(Plain-text document sources)
■ ■ ■

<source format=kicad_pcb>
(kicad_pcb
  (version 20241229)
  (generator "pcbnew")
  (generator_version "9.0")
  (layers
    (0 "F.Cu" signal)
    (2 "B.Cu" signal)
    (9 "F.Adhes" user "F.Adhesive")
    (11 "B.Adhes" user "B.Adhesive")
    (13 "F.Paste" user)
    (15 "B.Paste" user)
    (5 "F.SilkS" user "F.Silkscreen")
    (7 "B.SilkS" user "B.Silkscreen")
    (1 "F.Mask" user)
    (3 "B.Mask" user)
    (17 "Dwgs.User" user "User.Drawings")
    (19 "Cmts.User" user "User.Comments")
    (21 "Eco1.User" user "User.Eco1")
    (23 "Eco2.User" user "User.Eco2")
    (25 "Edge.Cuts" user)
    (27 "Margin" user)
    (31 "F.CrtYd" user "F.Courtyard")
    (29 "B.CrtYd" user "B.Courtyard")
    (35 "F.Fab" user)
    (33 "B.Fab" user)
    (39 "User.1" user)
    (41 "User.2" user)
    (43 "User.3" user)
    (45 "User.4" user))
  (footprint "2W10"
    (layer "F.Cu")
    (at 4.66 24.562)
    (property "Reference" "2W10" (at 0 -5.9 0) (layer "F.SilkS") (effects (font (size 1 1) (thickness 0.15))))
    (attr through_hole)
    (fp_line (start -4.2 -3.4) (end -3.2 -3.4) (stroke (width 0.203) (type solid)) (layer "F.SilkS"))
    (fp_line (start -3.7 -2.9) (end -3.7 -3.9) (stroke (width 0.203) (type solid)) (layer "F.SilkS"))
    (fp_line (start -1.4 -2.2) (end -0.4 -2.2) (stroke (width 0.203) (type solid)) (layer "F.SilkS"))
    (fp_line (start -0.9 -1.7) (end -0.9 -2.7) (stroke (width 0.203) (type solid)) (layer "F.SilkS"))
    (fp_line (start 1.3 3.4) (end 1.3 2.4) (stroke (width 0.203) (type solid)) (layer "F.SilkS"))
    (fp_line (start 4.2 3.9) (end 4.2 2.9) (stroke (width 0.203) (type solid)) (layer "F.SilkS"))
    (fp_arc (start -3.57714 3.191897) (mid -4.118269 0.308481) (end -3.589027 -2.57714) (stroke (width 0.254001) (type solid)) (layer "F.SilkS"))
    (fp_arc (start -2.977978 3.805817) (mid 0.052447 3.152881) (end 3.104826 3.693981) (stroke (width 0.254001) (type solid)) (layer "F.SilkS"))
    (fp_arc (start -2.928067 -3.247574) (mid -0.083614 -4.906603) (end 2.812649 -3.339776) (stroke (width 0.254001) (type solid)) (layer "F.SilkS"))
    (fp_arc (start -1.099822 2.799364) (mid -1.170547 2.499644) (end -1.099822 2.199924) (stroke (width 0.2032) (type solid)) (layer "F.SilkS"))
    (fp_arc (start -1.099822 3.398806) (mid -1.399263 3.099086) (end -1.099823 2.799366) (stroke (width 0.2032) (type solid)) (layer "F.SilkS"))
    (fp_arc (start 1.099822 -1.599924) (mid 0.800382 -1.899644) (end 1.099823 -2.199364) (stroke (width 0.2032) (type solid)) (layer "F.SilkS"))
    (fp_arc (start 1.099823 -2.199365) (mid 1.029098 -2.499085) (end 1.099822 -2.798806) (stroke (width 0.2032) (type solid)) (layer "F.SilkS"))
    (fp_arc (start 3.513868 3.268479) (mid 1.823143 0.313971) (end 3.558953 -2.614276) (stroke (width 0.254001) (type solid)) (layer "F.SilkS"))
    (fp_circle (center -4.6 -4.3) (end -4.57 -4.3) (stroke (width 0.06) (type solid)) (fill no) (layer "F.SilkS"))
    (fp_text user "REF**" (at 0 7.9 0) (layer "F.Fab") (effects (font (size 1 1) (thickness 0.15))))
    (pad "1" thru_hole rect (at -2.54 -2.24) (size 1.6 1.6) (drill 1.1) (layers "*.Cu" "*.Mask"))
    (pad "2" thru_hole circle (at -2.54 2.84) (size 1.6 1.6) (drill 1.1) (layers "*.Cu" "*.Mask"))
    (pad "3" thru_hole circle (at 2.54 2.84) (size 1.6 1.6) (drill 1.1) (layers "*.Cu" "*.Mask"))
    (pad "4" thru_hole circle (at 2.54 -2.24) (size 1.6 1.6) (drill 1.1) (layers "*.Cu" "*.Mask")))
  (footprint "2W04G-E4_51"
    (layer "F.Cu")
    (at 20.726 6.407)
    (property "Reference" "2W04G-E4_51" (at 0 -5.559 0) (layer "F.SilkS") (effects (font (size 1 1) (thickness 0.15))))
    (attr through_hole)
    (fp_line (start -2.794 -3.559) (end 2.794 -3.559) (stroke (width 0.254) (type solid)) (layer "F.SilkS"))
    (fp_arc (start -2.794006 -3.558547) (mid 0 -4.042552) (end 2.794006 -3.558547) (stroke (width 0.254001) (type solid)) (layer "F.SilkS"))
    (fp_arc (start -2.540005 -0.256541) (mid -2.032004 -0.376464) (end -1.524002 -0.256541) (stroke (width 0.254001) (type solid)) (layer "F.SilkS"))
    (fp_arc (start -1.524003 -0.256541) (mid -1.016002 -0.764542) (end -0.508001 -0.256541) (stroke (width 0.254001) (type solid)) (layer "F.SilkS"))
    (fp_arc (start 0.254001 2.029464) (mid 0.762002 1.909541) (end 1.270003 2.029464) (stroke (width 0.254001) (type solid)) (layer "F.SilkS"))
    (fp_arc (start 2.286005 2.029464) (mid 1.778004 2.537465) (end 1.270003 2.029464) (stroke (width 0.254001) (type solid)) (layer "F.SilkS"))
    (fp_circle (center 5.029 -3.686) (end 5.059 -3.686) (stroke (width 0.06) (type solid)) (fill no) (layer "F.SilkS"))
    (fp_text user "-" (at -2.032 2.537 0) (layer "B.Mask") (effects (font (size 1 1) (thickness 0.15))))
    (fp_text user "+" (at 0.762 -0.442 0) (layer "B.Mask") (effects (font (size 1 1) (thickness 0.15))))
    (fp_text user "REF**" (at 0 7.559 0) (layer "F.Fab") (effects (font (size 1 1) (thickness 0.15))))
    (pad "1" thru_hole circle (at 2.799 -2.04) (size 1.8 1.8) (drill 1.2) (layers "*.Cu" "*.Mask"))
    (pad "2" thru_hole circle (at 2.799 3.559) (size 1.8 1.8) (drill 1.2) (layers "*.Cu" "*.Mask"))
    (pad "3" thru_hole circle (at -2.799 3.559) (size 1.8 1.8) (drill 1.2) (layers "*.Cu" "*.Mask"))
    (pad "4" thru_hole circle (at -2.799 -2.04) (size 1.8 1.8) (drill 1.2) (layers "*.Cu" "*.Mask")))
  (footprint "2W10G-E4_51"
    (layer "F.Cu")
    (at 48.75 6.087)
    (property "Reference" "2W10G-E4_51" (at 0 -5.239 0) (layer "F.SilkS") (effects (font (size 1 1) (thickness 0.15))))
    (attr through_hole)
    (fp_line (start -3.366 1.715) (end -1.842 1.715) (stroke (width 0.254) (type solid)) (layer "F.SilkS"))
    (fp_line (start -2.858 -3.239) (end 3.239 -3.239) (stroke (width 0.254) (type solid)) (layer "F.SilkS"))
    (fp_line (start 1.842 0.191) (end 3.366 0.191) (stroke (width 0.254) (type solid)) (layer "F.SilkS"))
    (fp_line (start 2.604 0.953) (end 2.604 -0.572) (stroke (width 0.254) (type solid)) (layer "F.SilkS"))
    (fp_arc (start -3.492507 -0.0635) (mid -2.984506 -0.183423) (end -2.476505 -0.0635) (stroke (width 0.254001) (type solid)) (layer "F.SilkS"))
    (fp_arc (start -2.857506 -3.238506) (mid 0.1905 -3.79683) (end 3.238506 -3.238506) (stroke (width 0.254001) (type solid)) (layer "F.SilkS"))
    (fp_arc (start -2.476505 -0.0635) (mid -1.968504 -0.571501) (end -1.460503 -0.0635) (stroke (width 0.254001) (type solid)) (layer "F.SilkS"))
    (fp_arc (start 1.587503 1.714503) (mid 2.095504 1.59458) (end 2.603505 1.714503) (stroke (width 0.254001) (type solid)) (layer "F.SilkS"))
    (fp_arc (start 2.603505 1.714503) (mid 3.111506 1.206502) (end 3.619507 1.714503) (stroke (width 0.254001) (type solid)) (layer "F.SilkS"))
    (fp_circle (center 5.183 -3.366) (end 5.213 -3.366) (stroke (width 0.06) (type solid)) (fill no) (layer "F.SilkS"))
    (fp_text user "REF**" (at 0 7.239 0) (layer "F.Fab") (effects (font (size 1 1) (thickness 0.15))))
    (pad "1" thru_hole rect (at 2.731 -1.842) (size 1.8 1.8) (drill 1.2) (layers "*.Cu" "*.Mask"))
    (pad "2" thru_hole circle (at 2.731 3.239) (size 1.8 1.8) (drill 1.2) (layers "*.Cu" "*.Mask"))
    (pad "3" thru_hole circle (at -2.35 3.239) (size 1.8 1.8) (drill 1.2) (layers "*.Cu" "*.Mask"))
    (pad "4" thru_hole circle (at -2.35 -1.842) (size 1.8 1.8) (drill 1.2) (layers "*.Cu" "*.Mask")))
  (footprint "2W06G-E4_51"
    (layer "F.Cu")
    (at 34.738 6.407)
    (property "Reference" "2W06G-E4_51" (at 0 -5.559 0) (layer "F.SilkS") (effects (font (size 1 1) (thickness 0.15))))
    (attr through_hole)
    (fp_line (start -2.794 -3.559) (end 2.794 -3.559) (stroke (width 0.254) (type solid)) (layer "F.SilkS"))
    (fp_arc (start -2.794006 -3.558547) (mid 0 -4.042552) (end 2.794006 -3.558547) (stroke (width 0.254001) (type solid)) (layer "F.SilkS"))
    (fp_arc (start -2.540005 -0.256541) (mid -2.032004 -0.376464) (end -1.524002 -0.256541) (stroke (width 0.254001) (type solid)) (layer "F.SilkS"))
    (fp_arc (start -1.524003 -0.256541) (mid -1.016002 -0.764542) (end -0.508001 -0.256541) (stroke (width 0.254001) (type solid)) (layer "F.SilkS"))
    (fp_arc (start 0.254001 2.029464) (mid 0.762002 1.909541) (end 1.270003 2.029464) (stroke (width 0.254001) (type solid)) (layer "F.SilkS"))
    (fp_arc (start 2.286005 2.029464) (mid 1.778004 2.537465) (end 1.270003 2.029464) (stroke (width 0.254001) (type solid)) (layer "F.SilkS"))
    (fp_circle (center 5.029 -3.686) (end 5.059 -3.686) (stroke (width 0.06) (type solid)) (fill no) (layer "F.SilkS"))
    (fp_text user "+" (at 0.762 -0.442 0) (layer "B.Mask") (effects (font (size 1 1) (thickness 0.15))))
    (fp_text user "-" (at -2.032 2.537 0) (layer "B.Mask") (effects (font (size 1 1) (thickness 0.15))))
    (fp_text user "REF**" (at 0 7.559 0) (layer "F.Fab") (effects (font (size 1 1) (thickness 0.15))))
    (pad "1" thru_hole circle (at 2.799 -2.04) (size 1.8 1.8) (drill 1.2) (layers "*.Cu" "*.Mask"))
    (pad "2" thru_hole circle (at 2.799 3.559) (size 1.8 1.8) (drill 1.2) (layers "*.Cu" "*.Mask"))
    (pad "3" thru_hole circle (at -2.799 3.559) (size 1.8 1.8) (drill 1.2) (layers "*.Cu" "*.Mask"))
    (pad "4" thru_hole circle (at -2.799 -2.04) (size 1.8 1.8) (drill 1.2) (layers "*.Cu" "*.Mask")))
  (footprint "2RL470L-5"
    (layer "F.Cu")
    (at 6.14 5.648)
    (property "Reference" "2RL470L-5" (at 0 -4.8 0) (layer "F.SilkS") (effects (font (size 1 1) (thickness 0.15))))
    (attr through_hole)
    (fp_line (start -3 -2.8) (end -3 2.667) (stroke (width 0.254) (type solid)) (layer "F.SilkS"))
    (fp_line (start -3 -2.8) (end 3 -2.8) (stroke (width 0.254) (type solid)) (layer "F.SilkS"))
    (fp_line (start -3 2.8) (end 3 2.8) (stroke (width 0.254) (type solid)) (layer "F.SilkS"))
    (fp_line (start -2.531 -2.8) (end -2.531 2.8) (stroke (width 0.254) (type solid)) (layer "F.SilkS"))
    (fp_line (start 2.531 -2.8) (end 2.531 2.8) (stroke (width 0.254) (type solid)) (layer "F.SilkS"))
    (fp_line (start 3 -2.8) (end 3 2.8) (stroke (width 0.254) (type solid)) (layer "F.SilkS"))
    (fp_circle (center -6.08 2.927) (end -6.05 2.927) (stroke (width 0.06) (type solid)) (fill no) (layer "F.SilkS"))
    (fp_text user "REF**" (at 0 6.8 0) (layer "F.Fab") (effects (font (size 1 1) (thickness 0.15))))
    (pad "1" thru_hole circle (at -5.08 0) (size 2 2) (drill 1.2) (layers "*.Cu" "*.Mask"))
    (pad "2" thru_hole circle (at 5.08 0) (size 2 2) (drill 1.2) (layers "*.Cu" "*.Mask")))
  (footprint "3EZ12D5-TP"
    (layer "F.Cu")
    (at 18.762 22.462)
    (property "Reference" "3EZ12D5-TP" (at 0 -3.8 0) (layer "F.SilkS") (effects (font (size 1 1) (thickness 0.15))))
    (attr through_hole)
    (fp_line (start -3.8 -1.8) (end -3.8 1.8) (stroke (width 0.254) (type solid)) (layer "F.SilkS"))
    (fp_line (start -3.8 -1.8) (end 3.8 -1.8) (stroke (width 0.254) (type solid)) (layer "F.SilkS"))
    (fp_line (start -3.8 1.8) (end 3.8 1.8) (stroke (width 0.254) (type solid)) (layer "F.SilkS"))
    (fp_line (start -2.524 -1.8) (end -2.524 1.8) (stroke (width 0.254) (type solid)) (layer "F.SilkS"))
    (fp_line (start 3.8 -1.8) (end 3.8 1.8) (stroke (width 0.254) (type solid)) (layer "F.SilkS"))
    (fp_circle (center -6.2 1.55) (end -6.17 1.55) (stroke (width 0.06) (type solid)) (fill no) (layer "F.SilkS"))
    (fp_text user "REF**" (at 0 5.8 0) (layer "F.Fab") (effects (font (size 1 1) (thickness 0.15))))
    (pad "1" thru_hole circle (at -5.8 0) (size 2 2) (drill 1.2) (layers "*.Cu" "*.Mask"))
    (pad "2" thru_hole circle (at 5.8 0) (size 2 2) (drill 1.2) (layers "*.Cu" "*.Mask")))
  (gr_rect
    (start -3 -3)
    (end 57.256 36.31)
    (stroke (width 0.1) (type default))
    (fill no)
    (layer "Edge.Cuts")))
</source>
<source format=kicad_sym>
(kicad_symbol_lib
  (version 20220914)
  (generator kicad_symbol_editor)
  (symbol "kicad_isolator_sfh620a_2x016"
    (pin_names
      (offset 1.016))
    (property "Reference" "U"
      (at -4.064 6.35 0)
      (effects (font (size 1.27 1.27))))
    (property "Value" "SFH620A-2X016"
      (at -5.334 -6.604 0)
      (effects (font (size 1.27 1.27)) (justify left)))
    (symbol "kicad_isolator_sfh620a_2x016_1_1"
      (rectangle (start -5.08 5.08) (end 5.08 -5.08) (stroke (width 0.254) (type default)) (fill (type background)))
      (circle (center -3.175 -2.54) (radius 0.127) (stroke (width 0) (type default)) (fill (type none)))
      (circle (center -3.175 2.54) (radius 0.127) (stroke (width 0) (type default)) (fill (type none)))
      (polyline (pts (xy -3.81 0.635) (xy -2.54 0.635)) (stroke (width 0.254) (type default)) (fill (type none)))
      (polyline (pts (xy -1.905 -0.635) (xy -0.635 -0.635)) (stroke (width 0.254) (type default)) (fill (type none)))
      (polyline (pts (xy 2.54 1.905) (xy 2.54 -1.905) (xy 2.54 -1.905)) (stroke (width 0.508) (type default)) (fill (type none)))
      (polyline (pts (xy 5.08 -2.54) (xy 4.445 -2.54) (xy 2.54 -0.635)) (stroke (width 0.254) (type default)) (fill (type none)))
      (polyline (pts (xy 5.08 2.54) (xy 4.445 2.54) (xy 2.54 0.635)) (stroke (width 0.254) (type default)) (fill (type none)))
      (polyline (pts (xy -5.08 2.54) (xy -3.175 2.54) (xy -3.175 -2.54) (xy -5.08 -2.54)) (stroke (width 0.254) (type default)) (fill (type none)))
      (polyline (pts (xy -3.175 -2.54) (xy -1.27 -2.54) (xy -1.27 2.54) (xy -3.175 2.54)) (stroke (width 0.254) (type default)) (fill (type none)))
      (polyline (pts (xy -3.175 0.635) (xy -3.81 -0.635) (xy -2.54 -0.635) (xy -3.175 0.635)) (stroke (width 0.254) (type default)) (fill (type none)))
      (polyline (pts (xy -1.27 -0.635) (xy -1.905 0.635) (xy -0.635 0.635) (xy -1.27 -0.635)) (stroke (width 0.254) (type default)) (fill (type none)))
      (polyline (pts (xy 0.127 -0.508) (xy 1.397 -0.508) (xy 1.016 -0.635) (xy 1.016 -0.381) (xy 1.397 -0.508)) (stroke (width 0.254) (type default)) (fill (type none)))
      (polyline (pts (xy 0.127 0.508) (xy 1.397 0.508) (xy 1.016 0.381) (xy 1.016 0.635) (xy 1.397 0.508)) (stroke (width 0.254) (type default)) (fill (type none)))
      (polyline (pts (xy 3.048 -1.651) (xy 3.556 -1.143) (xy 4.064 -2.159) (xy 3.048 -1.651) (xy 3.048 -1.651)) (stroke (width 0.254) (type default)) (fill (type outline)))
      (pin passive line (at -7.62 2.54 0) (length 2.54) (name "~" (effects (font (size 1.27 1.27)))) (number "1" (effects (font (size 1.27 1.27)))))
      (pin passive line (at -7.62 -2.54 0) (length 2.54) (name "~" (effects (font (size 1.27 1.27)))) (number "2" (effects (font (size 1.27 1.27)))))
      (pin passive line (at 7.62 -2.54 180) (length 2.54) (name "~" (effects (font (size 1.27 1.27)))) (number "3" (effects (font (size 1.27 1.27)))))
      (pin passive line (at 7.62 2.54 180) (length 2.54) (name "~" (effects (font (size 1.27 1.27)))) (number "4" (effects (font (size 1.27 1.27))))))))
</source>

■ ■ ■

**REQUIRED WORK:** What do the lines above say from the one containing "(at -2.35 3.239)" down to the one containing "(at 34.738 6.407)"? Return them exactly, both end lines included, and only them.

**ANSWER BOX:**
    (pad "3" thru_hole circle (at -2.35 3.239) (size 1.8 1.8) (drill 1.2) (layers "*.Cu" "*.Mask"))
    (pad "4" thru_hole circle (at -2.35 -1.842) (size 1.8 1.8) (drill 1.2) (layers "*.Cu" "*.Mask")))
  (footprint "2W06G-E4_51"
    (layer "F.Cu")
    (at 34.738 6.407)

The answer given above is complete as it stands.